=== Recorded data ===
◇ ◇ ◇
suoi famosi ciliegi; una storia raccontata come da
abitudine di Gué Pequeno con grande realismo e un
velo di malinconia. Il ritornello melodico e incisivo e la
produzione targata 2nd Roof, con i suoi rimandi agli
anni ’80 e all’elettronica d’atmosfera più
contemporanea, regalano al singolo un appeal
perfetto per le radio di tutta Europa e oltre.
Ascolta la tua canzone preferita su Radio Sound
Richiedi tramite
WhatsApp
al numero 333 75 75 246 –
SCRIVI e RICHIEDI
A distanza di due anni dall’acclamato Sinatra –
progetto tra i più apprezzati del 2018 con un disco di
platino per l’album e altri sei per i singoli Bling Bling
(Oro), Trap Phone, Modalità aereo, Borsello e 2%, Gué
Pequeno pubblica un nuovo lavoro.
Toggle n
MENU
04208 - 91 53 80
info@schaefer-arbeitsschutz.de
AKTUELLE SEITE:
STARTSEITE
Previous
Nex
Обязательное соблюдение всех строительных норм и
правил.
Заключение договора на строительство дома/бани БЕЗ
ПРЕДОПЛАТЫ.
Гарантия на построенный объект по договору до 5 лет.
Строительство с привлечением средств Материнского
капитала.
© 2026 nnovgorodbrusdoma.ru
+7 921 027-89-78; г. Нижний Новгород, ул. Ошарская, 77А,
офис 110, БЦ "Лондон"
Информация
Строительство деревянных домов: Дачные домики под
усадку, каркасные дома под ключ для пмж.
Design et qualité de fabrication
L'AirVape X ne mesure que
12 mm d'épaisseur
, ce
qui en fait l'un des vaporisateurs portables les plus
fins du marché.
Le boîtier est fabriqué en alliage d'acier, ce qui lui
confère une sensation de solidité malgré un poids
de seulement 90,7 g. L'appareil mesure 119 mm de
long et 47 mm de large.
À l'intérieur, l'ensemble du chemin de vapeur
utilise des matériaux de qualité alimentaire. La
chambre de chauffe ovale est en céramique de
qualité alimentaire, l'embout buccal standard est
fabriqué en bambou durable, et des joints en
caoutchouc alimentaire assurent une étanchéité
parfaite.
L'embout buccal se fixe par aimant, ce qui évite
◇ ◇ ◇
=== Instruction ===
Copy out every line of the entries above, word for word, with nothing changed.

=== Task answer ===
suoi famosi ciliegi; una storia raccontata come da
abitudine di Gué Pequeno con grande realismo e un
velo di malinconia. Il ritornello melodico e incisivo e la
produzione targata 2nd Roof, con i suoi rimandi agli
anni ’80 e all’elettronica d’atmosfera più
contemporanea, regalano al singolo un appeal
perfetto per le radio di tutta Europa e oltre.
Ascolta la tua canzone preferita su Radio Sound
Richiedi tramite
WhatsApp
al numero 333 75 75 246 –
SCRIVI e RICHIEDI
A distanza di due anni dall’acclamato Sinatra –
progetto tra i più apprezzati del 2018 con un disco di
platino per l’album e altri sei per i singoli Bling Bling
(Oro), Trap Phone, Modalità aereo, Borsello e 2%, Gué
Pequeno pubblica un nuovo lavoro.
Toggle n
MENU
04208 - 91 53 80
info@schaefer-arbeitsschutz.de
AKTUELLE SEITE:
STARTSEITE
Previous
Nex
Обязательное соблюдение всех строительных норм и
правил.
Заключение договора на строительство дома/бани БЕЗ
ПРЕДОПЛАТЫ.
Гарантия на построенный объект по договору до 5 лет.
Строительство с привлечением средств Материнского
капитала.
© 2026 nnovgorodbrusdoma.ru
+7 921 027-89-78; г. Нижний Новгород, ул. Ошарская, 77А,
офис 110, БЦ "Лондон"
Информация
Строительство деревянных домов: Дачные домики под
усадку, каркасные дома под ключ для пмж.
Design et qualité de fabrication
L'AirVape X ne mesure que
12 mm d'épaisseur
, ce
qui en fait l'un des vaporisateurs portables les plus
fins du marché.
Le boîtier est fabriqué en alliage d'acier, ce qui lui
confère une sensation de solidité malgré un poids
de seulement 90,7 g. L'appareil mesure 119 mm de
long et 47 mm de large.
À l'intérieur, l'ensemble du chemin de vapeur
utilise des matériaux de qualité alimentaire. La
chambre de chauffe ovale est en céramique de
qualité alimentaire, l'embout buccal standard est
fabriqué en bambou durable, et des joints en
caoutchouc alimentaire assurent une étanchéité
parfaite.
L'embout buccal se fixe par aimant, ce qui évite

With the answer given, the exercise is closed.